Our group began the final project with an idea to create an interactive music
experience. We played with different ideas on how to interact with the musical
environment including color and shape cues and DJ-ing with dance. Ultimately, we
decided to try to modify audio and visual output with both shadow movement and
pressure pads.
The basic idea was to project a video piece onto a two-way projection screen and
have people stand in front of the projector to create a shadow. That shadow would then
be read by a webcam behind the screen, and the shadow’s actions would be translated to
a change in the video output. Simultaneously, four pressure pads connected to a makey-
makey board will result in audio output change.
This system design catered to individual strengths of the members of the group.
Gus’ main focus was designing and writing a max patch to read visual input from the
webcam in order to modify video. He also mixed the audio for the piece. Logan focused
on the video art piece, designing and editing the visuals in final cut pro. Annie designed
and constructed the pressure pads.
As with any system, we ran into more than a few snags along the way. From a
half-baked idea to implement LEDs into the foot-pads, to last minute coding bugs, we all
ended up learning a great deal about each other’s specialty through team troubleshooting.

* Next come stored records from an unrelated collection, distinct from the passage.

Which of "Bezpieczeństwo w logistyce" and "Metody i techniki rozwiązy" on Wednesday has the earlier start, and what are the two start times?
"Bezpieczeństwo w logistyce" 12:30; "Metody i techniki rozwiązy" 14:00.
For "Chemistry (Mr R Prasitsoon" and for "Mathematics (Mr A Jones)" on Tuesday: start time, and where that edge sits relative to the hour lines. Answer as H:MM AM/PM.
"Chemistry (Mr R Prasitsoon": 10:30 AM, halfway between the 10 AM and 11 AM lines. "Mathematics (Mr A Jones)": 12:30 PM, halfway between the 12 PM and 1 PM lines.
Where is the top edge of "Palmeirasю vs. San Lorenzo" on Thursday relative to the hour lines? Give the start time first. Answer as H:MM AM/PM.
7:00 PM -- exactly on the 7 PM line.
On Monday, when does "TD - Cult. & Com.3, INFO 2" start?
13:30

In creating the pressure pads, Annie spent a lot of time choosing materials to build with,
stumbling upon the frosted corrugated plastic as an alternative to plexiglass when the
plan was to light the pads internally. The next challenge was to ensure that the circuit
would remain broken until the pad was pressed, while having a reliable connection at that
point. In coding, Gus first had to find ways to practically realize our vision of sensing
shadow input via webcam. Next, he spent time researching and field testing the options
for sensing systems and taught himself various programming techniques needed to
finalize the max patch. Ultimately, the largest hurdles included incompatibility on his
computer (resulting in an untestable patch), an unanticipated bug in the final presentation
– We theorize that the jitter object was at fault in the end, failing to output. Logan spent
his time designing and editing the visual output feature of the instillation. Major
troubleshooting on his end included rendering video to be compatible with the max patch
as well as a last minute scramble to edit in white bars (for sensing) when the code failed
to overlay them.
In the end, our instillation was extremely successful in sensing pressure cues and
subsequently mixing audio output, and the video added to the overall aesthetic and
ambient quality of the experience despite not reacting appropriately to the shadow-cue.